The committee sought to have Hodges enforce the protective orders by “directing the debtors to refrain from disclosing certain information to third parties unless and until such information is unsealed, after affording affected persons notice and an opportunity to be heard, through the protocol process recently ordered.”

The committee believes that if the debtors share the information, any motion to seal information would be rendered moot.

It argues that it is the court’s responsibility to enforce its prior orders protecting the information until the formal sealing process has run its course.

“The debtors cannot unilaterally decide to release those materials without regard to the Public Access Protocol Order,” the committee wrote.

The debtors responded to the committee’s request on Aug. 19, arguing that the Public Access Protocol Order only governs the process for determining the public’s right to access the estimation trial record rather than “ordinary discovery requests” for documents that implicate public information.
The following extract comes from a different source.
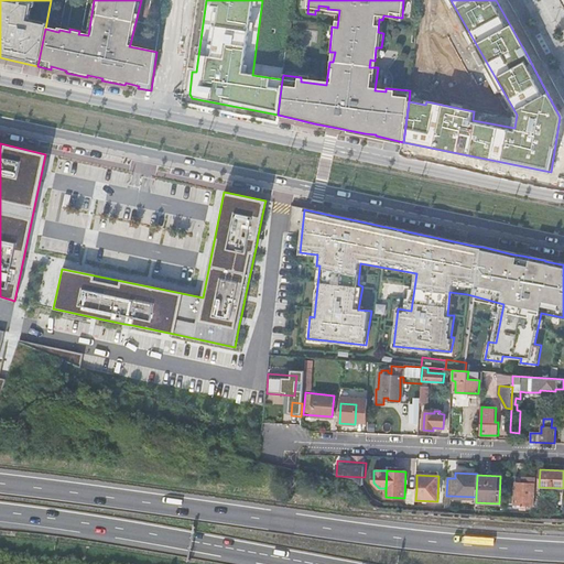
[(535,484),(535,478),(524,477),(524,479),(516,479),(514,505),(521,505),(521,506),(522,506),(522,505),(531,506),(534,506),(535,484)]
“Indeed, [Imperial] did not request the information from the court as a member of the public,” the debtors state. “It requested the information from debtors through a subpoena issued by a North Carolina court that exposes debtors to sanctions under North Carolina law for not complying.”

They elaborate by explaining that Imperial seeks identifying information of those who sued Garlock prior to the bankruptcy proceedings and avoided confidential information, such as settlement amounts.

Furthermore, the debtors argue that the court has already held that the ballot information is a matter of public record and is not subject to any protective order.

Because Imperial has agreed to pay for the expense, debtors argue that objecting to the subpoena would cost more than simply complying as there will be no cost or burden on the debtors.

“It is important to note that under North Carolina law, a party that unreasonably objects to a subpoena is potentially liable for costs and attorneys’ fees spent by the issuing party to compel compliance,” the debtors state.

The debtors also argue that the Flintkote ACC is also represented by Caplin & Drysdale, meaning the law firm “has an interest outside of this bankruptcy case in Imperial’s subpoena not being complied with.”

Additionally, the debtors asked the committee to explain why it resisted disclosure of information from ballots that the court already determined "are public records," which could lead to a motion to compel that would cost resources. The committee did not respond to debtors’ request.